Use a GREASE-filled SYRINGE TO PACK BEARINGS
When packing grease in wheel bearings, it’s hard to be sure if grease is getting inserted into all the cavities around the rollers or balls and between the outer and inner races. Rather than pack the bearings by hand, employ an old, grease-filled livestock syringe instead.
This allows you to insert the syringe’s needle between the rollers or balls and races, and to quickly pack the bearing, minimizing the mess while filling all cavities with lubricant.
FLEXIBLE SPARK PLUG EXTENSION gets in tight spaces
There are times when it’s hard to hand-start a spark plug in some engines, particularly when space is limited, as is often the case on many modern vehicles.
The solution is to create a flexible spark plug extension from an air hose or similar tubing with a ½-inch interior diameter. The porcelain top of the spark plug fits snug inside the hose and won’t drop out. Also, the hose is stiff enough to provide twisting torque. The hose can be cut to any length to suit a particular situation.
SUPER RUBBER BANDS keep things together
Are you always losing those straws on spray lubricant bottles? Or how about chuck keys or adjustment wrenches on power tools that go missing. Tired of having the rubber hose on your grease gun whip around leaving a trail of grease behind on toolboxes – or you?

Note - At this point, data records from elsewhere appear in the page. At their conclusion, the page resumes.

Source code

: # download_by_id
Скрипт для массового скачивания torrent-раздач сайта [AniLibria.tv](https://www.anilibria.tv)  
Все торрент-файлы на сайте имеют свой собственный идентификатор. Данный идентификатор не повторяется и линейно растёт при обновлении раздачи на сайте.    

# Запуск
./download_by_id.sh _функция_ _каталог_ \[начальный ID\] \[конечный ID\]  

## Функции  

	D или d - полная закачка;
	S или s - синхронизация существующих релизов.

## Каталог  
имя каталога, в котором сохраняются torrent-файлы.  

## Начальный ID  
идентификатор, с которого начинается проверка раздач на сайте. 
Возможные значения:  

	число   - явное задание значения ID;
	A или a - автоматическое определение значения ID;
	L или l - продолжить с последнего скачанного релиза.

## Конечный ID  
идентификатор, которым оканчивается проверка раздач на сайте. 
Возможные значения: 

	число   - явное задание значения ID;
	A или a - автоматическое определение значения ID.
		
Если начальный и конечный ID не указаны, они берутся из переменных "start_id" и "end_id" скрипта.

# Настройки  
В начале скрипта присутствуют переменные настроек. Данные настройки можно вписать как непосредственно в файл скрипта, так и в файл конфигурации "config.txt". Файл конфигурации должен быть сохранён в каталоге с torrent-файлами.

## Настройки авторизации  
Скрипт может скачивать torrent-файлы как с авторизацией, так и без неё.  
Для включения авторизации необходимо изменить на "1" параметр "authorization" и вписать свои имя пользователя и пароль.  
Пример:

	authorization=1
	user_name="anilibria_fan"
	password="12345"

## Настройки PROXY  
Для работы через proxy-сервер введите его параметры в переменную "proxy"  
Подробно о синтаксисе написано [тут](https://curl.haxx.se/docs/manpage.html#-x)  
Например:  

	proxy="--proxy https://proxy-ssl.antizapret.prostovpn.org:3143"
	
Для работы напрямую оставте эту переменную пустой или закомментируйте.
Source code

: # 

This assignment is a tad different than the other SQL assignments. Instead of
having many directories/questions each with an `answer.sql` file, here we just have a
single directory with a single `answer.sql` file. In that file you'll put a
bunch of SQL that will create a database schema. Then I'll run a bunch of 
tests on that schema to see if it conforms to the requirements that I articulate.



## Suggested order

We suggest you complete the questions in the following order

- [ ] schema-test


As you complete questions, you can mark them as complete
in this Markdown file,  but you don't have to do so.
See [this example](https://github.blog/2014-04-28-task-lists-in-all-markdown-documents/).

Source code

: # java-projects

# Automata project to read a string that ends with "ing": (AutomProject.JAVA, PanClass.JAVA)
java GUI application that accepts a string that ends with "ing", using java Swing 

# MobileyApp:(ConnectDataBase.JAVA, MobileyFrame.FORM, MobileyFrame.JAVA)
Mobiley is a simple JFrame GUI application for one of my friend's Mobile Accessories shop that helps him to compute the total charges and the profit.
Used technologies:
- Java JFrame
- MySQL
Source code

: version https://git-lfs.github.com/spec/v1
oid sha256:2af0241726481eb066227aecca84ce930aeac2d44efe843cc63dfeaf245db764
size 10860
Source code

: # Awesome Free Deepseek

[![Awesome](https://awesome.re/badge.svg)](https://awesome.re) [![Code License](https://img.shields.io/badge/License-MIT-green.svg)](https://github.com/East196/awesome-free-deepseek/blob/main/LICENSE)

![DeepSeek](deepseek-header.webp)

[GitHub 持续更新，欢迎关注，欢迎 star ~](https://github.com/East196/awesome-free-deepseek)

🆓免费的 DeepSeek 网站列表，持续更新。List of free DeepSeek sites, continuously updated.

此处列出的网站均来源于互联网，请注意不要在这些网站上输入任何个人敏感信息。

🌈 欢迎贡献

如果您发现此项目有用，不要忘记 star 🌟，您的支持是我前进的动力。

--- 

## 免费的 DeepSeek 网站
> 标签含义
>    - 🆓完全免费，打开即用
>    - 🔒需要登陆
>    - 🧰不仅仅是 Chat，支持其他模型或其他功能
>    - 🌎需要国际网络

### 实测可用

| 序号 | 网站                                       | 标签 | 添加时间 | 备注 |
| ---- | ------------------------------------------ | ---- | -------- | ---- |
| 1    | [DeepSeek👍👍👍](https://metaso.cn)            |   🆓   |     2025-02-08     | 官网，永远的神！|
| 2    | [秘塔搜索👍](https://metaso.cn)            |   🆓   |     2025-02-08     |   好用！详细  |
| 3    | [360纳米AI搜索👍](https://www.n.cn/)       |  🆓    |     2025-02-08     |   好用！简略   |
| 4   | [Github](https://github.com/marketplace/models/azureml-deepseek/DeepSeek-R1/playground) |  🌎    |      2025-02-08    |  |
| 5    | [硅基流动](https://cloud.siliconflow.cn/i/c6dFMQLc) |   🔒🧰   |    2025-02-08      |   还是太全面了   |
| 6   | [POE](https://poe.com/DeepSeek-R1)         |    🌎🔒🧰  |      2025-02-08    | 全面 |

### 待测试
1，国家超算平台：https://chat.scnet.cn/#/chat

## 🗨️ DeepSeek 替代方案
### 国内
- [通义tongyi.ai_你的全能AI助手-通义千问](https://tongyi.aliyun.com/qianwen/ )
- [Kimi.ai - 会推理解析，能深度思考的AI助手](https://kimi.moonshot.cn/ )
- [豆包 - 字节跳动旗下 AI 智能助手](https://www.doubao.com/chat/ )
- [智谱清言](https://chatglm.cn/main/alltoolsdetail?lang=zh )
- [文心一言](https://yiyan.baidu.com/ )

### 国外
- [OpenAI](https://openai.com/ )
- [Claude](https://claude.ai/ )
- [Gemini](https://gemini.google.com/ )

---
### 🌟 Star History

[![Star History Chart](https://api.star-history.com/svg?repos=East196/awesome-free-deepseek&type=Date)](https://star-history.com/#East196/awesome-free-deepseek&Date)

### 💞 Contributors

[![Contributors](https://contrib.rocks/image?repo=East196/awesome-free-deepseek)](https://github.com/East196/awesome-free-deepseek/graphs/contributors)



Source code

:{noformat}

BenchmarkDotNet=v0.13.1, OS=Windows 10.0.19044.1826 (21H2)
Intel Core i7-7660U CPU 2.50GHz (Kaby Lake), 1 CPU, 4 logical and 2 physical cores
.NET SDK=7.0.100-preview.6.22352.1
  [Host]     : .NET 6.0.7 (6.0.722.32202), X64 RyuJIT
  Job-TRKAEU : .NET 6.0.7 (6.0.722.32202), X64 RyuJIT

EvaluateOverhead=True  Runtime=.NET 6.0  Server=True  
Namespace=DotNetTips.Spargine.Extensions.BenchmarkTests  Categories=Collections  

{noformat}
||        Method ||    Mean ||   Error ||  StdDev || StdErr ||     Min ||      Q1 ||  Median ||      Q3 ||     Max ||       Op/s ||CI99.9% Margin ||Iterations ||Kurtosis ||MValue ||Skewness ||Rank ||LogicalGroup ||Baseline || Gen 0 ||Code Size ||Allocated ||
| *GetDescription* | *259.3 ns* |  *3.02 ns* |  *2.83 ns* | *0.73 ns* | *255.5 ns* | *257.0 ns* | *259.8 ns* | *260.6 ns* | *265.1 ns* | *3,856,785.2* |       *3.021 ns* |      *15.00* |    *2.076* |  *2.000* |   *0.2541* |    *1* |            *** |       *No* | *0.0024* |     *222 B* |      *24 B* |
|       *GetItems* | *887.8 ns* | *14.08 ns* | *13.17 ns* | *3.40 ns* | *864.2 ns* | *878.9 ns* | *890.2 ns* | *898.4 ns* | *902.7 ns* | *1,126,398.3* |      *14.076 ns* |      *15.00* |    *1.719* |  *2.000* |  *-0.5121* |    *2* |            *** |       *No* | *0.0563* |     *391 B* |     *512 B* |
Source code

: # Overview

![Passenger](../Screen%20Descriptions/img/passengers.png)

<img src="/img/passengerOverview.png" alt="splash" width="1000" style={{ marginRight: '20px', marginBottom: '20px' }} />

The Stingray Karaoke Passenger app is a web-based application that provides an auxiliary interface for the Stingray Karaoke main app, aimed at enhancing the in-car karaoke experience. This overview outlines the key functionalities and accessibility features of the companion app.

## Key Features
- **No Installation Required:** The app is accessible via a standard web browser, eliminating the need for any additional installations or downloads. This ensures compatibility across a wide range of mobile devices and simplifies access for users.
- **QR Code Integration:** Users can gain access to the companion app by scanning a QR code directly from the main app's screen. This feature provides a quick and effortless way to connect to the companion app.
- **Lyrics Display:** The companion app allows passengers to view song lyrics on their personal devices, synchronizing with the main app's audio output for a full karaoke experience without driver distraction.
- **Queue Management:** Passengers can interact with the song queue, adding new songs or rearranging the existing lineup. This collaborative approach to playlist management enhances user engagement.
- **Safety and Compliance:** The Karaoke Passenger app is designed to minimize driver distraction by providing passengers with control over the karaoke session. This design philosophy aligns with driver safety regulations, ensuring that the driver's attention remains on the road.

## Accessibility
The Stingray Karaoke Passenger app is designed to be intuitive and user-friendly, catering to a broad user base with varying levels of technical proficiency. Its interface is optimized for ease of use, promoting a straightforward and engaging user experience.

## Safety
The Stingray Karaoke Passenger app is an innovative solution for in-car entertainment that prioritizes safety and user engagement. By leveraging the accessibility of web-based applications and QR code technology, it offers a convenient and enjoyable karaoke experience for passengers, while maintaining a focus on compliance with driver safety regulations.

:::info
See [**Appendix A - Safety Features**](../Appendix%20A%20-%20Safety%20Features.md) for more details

The quick solution is to create these super rubber retaining bands from bicycle tubing. You can cut the tubing at various widths to suit the job – narrower for spray lubricant can straws and wider to hold the end of a flexible grease gun hose or drill chuck key.
How to SEAT THE BEADS ON SMALL TIRES
If a tire on a small cart or wheelbarrow goes flat, the beads on the tire often lift away from the rim seat. The resulting gap allows too much air to escape, preventing the tire from being reinflated.
To push the bead against the rim seat, first apply bead seat sealer on the seat. Next, employ a ratchet strap to deflect the center of the tire. This causes the sides of the tire and, thus, its beads, to move outward against the rim.